Barbra Streisand Could Eat This Favorite Dish for Breakfast, Lunch, and Dinner

Plus, how to make it at home.

Barbra Streisand
Photo:

Getty Images/Dotdash Meredith

With a resume that includes movies as versatile and extensive as "Meet the Parents," "Hello Dolly," and "The Way We Were"—not to mention her impressive vocal chops—it’s clear that Barbra Streisand has range.

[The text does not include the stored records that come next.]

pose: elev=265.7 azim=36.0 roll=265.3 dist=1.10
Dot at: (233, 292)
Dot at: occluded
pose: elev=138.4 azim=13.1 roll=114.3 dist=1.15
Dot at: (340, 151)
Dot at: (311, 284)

As we learn more about her favorite foods in the 970 pages of her bestselling 2023 memoir "My Name is Barbra," we’re quickly discovering that her menu does, too.

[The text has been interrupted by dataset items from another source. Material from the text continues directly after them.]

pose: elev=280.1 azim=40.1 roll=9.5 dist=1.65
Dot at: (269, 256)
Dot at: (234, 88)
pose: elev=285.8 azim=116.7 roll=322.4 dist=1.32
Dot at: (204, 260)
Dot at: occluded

From her adoration of Philadelphia’s Goldenberg’s Peanut Chews to her devotion to English clotted cream (she once stopped a plane to ensure all travelers had Streisand’s preferred scone topping!) to her comforting semi-homemade meal that gives a nod to Southern cuisine, we can only imagine that Streisand would host one diverse and delicious dinner party.

Chances are high that if we might be lucky enough to get an invitation to dinner, lunch, breakfast, or even to be a road trip buddy, we would share one of Streisand’s favorite foods: Cha siu bao (sometimes spelled char siu bao).

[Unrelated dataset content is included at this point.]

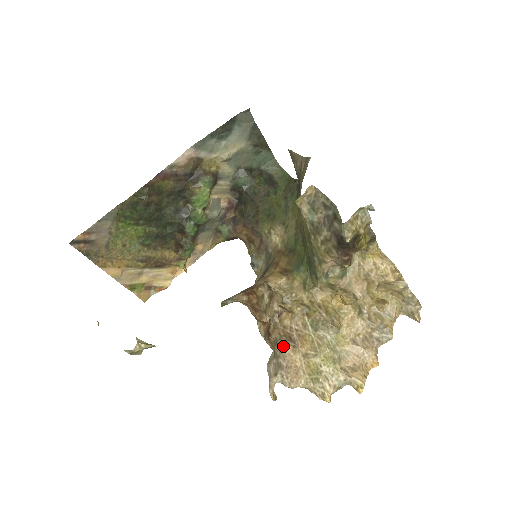
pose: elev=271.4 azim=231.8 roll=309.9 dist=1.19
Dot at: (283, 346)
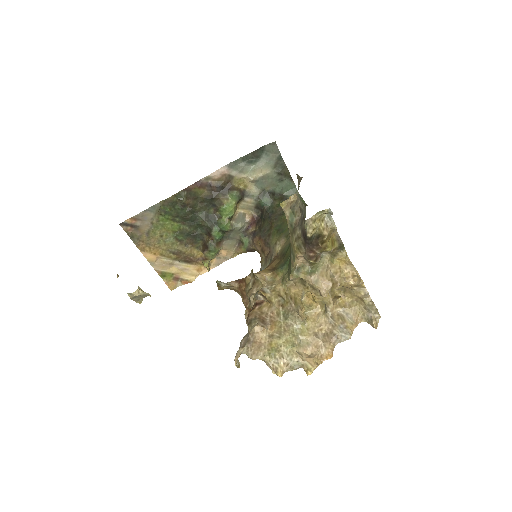
Dot at: (254, 324)
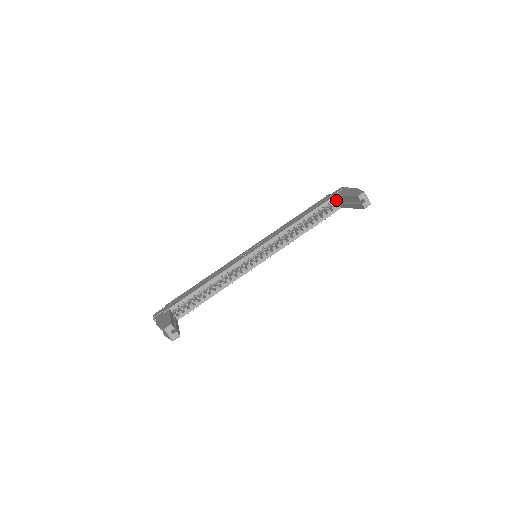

“Cha siu bao, [is] a steamed bun filled with Cantonese-style roast pork,” Streisand writes in her memoir, introducing one of her culinary discoveries as she traveled the globe during a concert tour. “When I was in Australia in 2000 doing the Timeless concert, they had a Chinese restaurant in the hotel and I had cha siu bao for breakfast, lunch, and dinner.”

It wasn’t just during that trip that cha siu bao took centerstage on Streisand’s menu. It’s also one of her go-to road trip snacks. This detail was illuminated during an old CNN interview with Piers Morgan. Using her film "The Guilt Trip" as inspiration, in which her son (played by Seth Rogan) pitches the idea of a mother-son cross-country road trip, Piers Morgan asks, “Could you ever imagine doing a road trip with your son for a week?”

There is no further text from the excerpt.